Se lo ius culturae andasse in porto, si innescherebbe una sorta di effetto domino. Si arriverebbe allo ius soli, per poi facilitare l'acquisizione della cittadinanza italiana da parte di ogni immigrato

Il governo giallo-rosso e coloro che lo sostengono si sono inventati lo ius culturae, ossia la possibilità di acquisire la cittadinanza italiana da parte dei figli di stranieri nati qui in Italia e di quelli residenti qui in Italia che hanno compiuto i 12 anni e che hanno fatto almeno un ciclo scolastico di cinque anni o un corso di formazione professionale.

Ora, questa misura proposta dalla maggioranza è davvero insensata. Se entrasse in vigore lo ius culturae diventerebbero cittadini italiani i figli ma non i genitori. Qui sta il nonsense.
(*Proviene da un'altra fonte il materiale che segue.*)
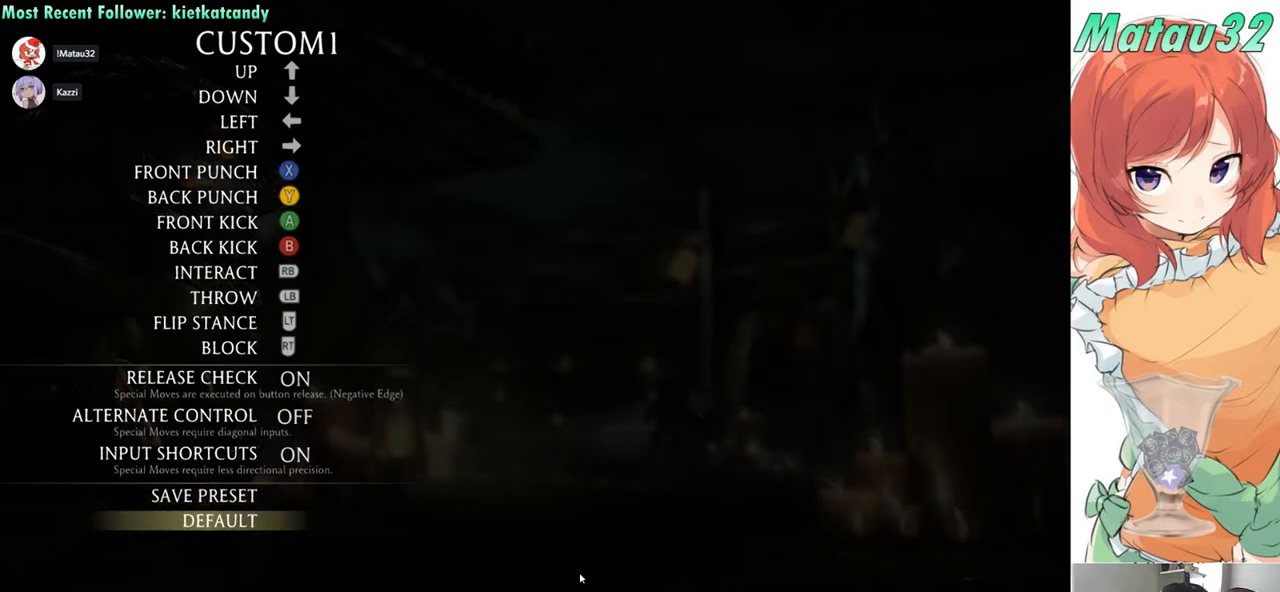
{"buttons": [], "events": [[267, "DPAD_UP", "down"], [417, "DPAD_UP", "up"]]}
Evidentemente, si vuole arrivare allo ius soli attraverso lo ius culturae. In questo modo, chiunque nascerà qui in Italia diventerà cittadino italiano. Così si faciliterà anche l’acquisizione della cittadinanza italiana da parte dei genitori.
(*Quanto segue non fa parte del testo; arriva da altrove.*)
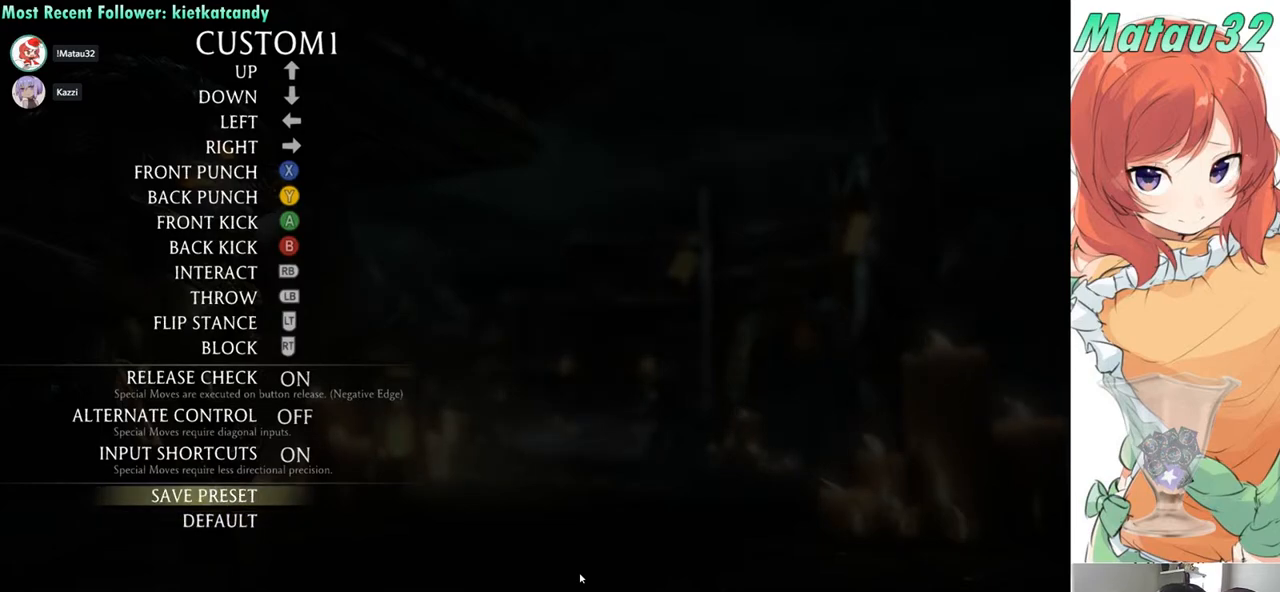
{"buttons": [], "events": [[50, "DPAD_UP", "down"], [183, "DPAD_UP", "up"]]}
In pratica, se lo ius culturae andasse in porto, si innescherebbe una sorta di effetto domino. Si arriverebbe allo ius soli, per poi facilitare l’acquisizione della cittadinanza italiana da parte di ogni immigrato. Questo è il nocciolo della questione.

I maggiori partiti che sostengono questo governo vogliono fare ciò perché sanno che la maggioranza degli italiani ormai non li vota più. Dunque, sperano che con un numero maggiore di “nuovi italiani” possano riavere quei consensi che hanno perso.